On ne gagne pas la sympathie ni l’adhésion d’un peuple en lui racontant des inexactitudes voire des mensonges. Il s’en aperçoit tôt ou tard et se retourne contre les auteurs de ces méfaits.
J’ai été le conseiller spécial de Gilchrist Olympio sans interruption depuis les années 60 où nous nous sommes engagés, jeunes tous les deux, en politique. Pendant toutes ces années, mon rôle auprès de lui a été de lui dire toujours la vérité, de le mettre en garde contre les situations susceptibles de l’induire en erreur et de tracer ensemble avec lui la meilleure voie qui pourrait conduire le peuple togolais à un devenir démocratique et prospère.
Nous étions encore ensemble à faire ce travail dans la perspective de l’élection présidentielle de 2010 quand, le 21 décembre 2009, le Président National (PN) de l’UFC, Gilchrist Olympio s’est rendu à New York puis à Washington pour un bref séjour.
Dans la nuit du 30 décembre 2009, le gendre du PN m’a appelé de Washington pour m’annoncer l’accident de son beau-père en insistant que cette information devait être tenue strictement confidentielle même à l’égard de la famille. De plus, il me précisait que les médecins ont consigné le PN au lit pendant 20 jours avec le port d’une minerve rigide, qu’il ne devait pas voyager avant une période de deux mois et qu’ainsi son état pourrait se rétablir après trois à quatre mois.
Ce n’est que le lendemain que j’ai pu parler brièvement au téléphone au PN qui souffrait encore atrocement et s’exprimait très difficilement.
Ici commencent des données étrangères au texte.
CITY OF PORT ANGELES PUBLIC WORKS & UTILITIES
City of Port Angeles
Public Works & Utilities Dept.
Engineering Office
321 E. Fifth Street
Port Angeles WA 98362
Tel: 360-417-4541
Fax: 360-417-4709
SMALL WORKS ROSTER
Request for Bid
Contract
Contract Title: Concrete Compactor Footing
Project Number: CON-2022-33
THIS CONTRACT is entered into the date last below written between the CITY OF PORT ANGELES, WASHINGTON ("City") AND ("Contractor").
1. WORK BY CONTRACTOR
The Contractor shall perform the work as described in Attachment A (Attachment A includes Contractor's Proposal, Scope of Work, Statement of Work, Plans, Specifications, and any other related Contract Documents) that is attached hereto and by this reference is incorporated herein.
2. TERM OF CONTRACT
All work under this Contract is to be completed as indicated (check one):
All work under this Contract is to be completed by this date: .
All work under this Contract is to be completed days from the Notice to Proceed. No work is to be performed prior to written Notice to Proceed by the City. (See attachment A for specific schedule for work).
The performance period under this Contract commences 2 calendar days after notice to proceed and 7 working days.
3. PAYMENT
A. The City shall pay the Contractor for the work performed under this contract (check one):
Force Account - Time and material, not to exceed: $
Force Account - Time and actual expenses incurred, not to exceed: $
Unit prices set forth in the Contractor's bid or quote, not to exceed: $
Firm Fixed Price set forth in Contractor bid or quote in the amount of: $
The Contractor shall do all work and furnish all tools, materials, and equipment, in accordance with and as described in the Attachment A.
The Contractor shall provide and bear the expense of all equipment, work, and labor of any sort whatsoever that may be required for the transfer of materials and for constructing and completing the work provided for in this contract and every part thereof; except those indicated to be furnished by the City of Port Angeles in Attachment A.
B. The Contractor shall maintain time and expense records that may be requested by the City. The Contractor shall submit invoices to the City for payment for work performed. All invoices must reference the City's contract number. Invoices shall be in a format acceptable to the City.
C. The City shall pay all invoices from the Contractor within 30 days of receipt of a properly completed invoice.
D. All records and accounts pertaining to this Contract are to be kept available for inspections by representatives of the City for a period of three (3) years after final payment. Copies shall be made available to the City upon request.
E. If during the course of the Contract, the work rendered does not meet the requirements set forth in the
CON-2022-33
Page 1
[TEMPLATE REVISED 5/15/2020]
Malgré les consignes de discrétion, j’ai pris sur moi de m’ouvrir le jour même au meilleur ami et conseiller du PN, d’une part par fidélité a son égard et de l’autre pour recueillir ses conseils. Il avait souligné que la seule stratégie en la circonstance est de tenir secret l’accident du PN, de mobiliser le parti et l’opposition en vue du report de la date de l’élection qui venait d’être annoncée en jouant sur le délai de mise à jour du fichier électoral jusqu’au rétablissement du PN pour qu’il puisse se présenter régulièrement. En effet le 30 décembre 2010, le gouvernement a pris la décision de convoquer le Corps électoral pour l’élection présidentielle dont la date a été fixée au 28 février 2010. Cette décision a profondément choqué tous les partis de l’opposition togolaise comme tous les observateurs étrangers de la situation politique de notre pays. Car le fichier électoral n’était ni prêt, ni soumis à l’audit de la CENI dont le Président devait donner le feu vert au Chef de l’Etat. Cette décision qui était une grave violation de l’Article 51 de notre Code électoral, avait été fortement stigmatisée en son temps dans la presse avec toutes ses conséquences politiques et juridiques.
J’ai rendu compte au PN le jour même de ma rencontre avec son ami et des conseils qu’il m’a donnés. Il m’a exprimé sa satisfaction et ses remerciements. Dès lors, il fallait entreprendre une action urgente de concertation auprès du premier Vice-président et du Secrétaire général du parti.
Le 1er janvier 2010, au soir, j’ai demandé au Secrétaire général de m’envoyer le lendemain, un émissaire auquel je voulais remettre un pli confidentiel pour le premier Vice-président et lui-même. Dans ce courrier, sans rentrer dans le détail, je les informais de l’accident du PN et leur proposais qu’une rencontre ait lieu entre nous dès que possible pour examiner la situation et prendre les décisions appropriées. J’ai insisté sur le caractère confidentiel de la nouvelle.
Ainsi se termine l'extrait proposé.